Should an actor’s religion or ethnicity matter when they play a role? Well according to British screen legend Dame Maureen Lipman, it should. She has criticised the casting of fellow British acting icon Dame Helen Mirren as former Israeli Prime Minister Golda Meir in the upcoming Hollywood biopic, Golda.
In an interview given to the Jewish Chronicle, Lipman, who is herself Jewish, called out the casting of Mirren as Golda Meir because she is not Jewish. She said, “I’m sure [Dame Helen] will be marvellous, but it would never be allowed for Ben Kingsley to play Nelson Mandela. You just couldn’t even go there.”
But, of course, we have gone there before. Let’s not forget that Kingsley, who is a Quaker, portrayed Mahatma Gandhi, who was a Hindu, in the biopic ‘Gandhi.’ And did anyone really care that Kingsley wasn’t a Hindu? Obviously not, as he went on to win an Oscar for the role in 1983, and ‘Gandhi’ is generally regarded as one of the greatest movies of all time.
Lipman, however, is not the first person to criticise a non-Jewish actor for playing a Jewish role. American comedian and actor Sarah Silverman slated Kathryn Hahn for being chosen to play Joan Rivers in her planned biopic, and called her casting “Jewface.” Again, however, I return to the brilliant Quaker, Sir Ben Kingsley, who was nominated for a BAFTA for his performance as Holocaust survivor Itzhak Stern in the acclaimed ‘Schindler’s List.’
Of course, the days of actors ‘blacking up’ have long gone, which is a good thing. However, I don’t remember any outcry when two male black actors ‘whited up’ to play two white women in the 2004 film White Chicks. The film wasn’t really my cup of tea, but was I offended? Not in the slightest.
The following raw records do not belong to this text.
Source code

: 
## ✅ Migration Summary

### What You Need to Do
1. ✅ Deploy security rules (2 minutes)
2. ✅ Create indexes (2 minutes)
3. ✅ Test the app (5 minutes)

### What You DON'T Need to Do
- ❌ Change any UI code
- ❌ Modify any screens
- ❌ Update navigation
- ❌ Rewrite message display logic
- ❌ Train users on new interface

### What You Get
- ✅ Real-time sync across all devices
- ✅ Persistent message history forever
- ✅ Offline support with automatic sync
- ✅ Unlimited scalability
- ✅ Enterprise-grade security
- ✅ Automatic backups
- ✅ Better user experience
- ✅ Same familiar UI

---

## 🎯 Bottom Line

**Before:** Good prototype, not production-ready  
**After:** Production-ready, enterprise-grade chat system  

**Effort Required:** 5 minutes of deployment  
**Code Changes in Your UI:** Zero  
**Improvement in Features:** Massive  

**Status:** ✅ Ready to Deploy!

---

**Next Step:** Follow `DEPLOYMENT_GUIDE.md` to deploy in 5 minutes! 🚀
Also, recently, King Henry VIII’s second wife, Anne Boleyn, has been portrayed by a black actress. Again, I wasn’t offended, although I thought it rather silly. However, can you imagine the uproar if Martin Luther King or Mandela, or indeed any other significant black historic figure, was played by a white actor? The BLM brigade and their supporters in the arts community would have a conniption fit of gargantuan proportions.
But this madness doesn’t end there. Russell T. Davies, the incoming showrunner of Doctor Who, has said that heterosexual actors should not be cast to play homosexuals. So, I’m guessing, in his view, Tom Hanks would never have starred in Philadelphia as a gay man dying of AIDS, for which he won an Oscar. And what of Mr Davies’ 1999 breakout series Queer as Folk, a drama about the gay scene in Manchester in which all the main roles were portrayed by straight actors?
Moreover, how would this lunacy work? Would an actor have to declare his or her sexuality to a director before they are given a role? Talk about an invasion of privacy, the lawsuits, and also the lies that would be told as a result.
Others have also argued that able-bodied actors should not play disabled roles. So, if this were the case, the great Sir Laurence Olivier would not have portrayed King Richard III, who had a twisted spine. On a more contemporary note, Sir Patrick Stewart could not play the wheelchair-bound Charles Xavier in the X Men franchise. And then, for our older readers, the able-bodied actor Raymond Burr would not be allowed to play the wheelchair-bound detective Ironside in the 1970s hit TV show.
The point of acting is that a mask is worn, and a role is played by the actor. Al Pacino is not a Mafia don in real life, Harrison Ford is not an archaeologist, and Liam Neeson not a Nazi German industrialist. They all play a part, whether that character actually existed in real life or not.
Which brings me back to Dame Helen. She is a brilliant actor, and her performance playing Queen Elizabeth II won her an Oscar in 2006. And, for the record, she is not a member of the Royal Family. Nevertheless, this portrayal of a real-life figure probably helped earn her the role of Golda Meir, and whether she is Jewish or not is irrelevant.
It pains me to write this, as Maureen Lipman has been vocal in her opposition to cancel culture, but her argument against the casting of Mirren as Meir is simply ludicrous. After all, acting is acting and the religion or ethnicity of the actor should not be an issue.
As the fabulous Laurence Olivier, who is, in my view, the greatest, once said, “acting is illusion, as much illusion as magic is, and not so much a matter of being real.” And I say, Amen to that.